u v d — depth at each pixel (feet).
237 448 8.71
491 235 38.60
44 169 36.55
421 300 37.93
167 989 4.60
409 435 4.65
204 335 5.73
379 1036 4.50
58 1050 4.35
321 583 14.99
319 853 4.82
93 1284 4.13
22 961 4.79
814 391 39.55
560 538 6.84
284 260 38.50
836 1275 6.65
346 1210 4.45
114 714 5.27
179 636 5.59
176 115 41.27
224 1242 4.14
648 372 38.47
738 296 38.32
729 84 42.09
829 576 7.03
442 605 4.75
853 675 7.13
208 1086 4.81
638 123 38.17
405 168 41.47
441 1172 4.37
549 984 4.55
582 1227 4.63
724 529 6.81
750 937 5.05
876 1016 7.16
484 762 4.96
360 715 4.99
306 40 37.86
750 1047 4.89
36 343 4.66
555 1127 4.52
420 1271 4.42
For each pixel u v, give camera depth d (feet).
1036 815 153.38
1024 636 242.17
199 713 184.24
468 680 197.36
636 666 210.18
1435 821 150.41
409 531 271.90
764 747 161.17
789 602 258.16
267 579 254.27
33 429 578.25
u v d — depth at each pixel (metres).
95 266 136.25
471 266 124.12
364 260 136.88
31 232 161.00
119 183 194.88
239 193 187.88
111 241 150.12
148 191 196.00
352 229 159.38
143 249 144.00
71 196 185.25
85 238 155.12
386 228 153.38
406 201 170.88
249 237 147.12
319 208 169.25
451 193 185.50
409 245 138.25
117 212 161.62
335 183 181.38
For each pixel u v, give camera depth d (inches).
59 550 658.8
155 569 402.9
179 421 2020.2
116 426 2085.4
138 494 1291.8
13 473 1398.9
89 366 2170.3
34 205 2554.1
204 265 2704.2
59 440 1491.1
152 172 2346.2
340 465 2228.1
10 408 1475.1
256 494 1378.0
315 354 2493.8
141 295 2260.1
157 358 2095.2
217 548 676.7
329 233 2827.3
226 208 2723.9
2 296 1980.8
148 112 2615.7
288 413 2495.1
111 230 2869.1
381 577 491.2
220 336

┄┄┄┄┄┄┄┄┄┄┄┄┄┄┄┄┄┄┄┄

**Task statement**
Output the line holding "224 1242 4.14", then every later line through the end of the records above, exactly as given and nothing else.

**Solution below**
224 1242 4.14
648 372 38.47
738 296 38.32
729 84 42.09
829 576 7.03
442 605 4.75
853 675 7.13
208 1086 4.81
638 123 38.17
405 168 41.47
441 1172 4.37
549 984 4.55
582 1227 4.63
724 529 6.81
750 937 5.05
876 1016 7.16
484 762 4.96
360 715 4.99
306 40 37.86
750 1047 4.89
36 343 4.66
555 1127 4.52
420 1271 4.42
For each pixel u v, give camera depth d (feet).
1036 815 153.38
1024 636 242.17
199 713 184.24
468 680 197.36
636 666 210.18
1435 821 150.41
409 531 271.90
764 747 161.17
789 602 258.16
267 579 254.27
33 429 578.25
u v d — depth at each pixel (metres).
95 266 136.25
471 266 124.12
364 260 136.88
31 232 161.00
119 183 194.88
239 193 187.88
111 241 150.12
148 191 196.00
352 229 159.38
143 249 144.00
71 196 185.25
85 238 155.12
386 228 153.38
406 201 170.88
249 237 147.12
319 208 169.25
451 193 185.50
409 245 138.25
117 212 161.62
335 183 181.38
For each pixel u v, give camera depth d (inches).
59 550 658.8
155 569 402.9
179 421 2020.2
116 426 2085.4
138 494 1291.8
13 473 1398.9
89 366 2170.3
34 205 2554.1
204 265 2704.2
59 440 1491.1
152 172 2346.2
340 465 2228.1
10 408 1475.1
256 494 1378.0
315 354 2493.8
141 295 2260.1
157 358 2095.2
217 548 676.7
329 233 2827.3
226 208 2723.9
2 296 1980.8
148 112 2615.7
288 413 2495.1
111 230 2869.1
381 577 491.2
220 336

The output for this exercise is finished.